EBOOK THE ADVENTURES OF CAPTAIN ***
Produced by An Anonymous Volunteer and David Widger
THE ADVENTURES OF CAPTAIN BONNEVILLE
Digested from his journal
by Washington Irving
Originally published in 1837
Introductory Notice
WHILE ENGAGED in writing an account of the grand enterprise of Astoria,
it was my practice to seek all kinds of oral information connected with
the subject. Nowhere did I pick up more interesting particulars than at
the table of Mr. John Jacob Astor; who, being the patriarch of the fur
trade in the United States, was accustomed to have at his board various
persons of adventurous turn, some of whom had been engaged in his own
great undertaking; others, on their own account, had made expeditions to
the Rocky Mountains and the waters of the Columbia.

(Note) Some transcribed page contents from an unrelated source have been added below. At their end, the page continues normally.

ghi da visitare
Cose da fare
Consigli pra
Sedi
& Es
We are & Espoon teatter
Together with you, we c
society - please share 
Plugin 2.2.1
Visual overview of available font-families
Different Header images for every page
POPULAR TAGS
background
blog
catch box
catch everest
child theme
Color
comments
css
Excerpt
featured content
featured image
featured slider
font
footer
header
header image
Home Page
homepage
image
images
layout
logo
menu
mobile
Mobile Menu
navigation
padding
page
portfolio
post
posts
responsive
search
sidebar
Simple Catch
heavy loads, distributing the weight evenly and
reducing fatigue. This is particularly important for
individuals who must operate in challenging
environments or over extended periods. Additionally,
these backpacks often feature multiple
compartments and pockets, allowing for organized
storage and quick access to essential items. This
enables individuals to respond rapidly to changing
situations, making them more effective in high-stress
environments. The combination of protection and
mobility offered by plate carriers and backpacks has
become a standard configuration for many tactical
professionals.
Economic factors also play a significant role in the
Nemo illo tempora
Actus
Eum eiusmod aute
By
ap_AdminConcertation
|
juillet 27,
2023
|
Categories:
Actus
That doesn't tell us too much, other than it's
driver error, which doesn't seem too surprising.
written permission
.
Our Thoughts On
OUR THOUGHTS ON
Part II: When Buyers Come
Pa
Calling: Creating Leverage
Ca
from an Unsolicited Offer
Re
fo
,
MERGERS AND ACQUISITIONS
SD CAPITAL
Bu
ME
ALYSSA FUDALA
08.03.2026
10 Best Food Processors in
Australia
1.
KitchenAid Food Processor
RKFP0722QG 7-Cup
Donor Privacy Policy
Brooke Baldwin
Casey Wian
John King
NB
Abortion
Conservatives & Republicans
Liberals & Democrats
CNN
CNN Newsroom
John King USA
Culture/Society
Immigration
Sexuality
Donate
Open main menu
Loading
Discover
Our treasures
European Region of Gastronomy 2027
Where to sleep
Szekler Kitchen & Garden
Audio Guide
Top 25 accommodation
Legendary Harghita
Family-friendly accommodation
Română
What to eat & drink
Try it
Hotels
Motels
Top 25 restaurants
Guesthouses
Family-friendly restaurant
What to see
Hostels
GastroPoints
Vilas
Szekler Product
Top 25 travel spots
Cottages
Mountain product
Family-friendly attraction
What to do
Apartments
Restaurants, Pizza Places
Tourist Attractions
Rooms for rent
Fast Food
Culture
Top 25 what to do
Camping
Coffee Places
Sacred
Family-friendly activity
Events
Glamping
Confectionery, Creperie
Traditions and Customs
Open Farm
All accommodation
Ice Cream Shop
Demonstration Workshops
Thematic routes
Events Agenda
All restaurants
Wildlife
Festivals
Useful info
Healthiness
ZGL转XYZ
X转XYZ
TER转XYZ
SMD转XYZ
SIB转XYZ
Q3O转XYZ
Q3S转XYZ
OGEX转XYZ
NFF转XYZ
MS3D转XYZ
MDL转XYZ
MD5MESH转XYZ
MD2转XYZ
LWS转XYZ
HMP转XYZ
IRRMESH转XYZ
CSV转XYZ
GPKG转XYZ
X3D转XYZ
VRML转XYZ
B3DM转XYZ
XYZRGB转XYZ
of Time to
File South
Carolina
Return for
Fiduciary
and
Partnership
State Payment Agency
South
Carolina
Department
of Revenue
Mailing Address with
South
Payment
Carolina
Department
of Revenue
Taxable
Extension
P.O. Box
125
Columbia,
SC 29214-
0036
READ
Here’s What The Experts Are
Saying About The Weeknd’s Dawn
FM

Among these personages, one who peculiarly took my fancy was Captain
Bonneville, of the United States army; who, in a rambling kind of
enterprise, had strangely ingrafted the trapper and hunter upon the
soldier. As his expeditions and adventures will form the leading theme
of the following pages, a few biographical particulars concerning him
may not be unacceptable.
Captain Bonneville is of French parentage. His father was a worthy old
emigrant, who came to this country many years since, and took up his
abode in New York. He is represented as a man not much calculated for
the sordid struggle of a money-making world, but possessed of a happy
temperament, a festivity of imagination, and a simplicity of heart, that
made him proof against its rubs and trials.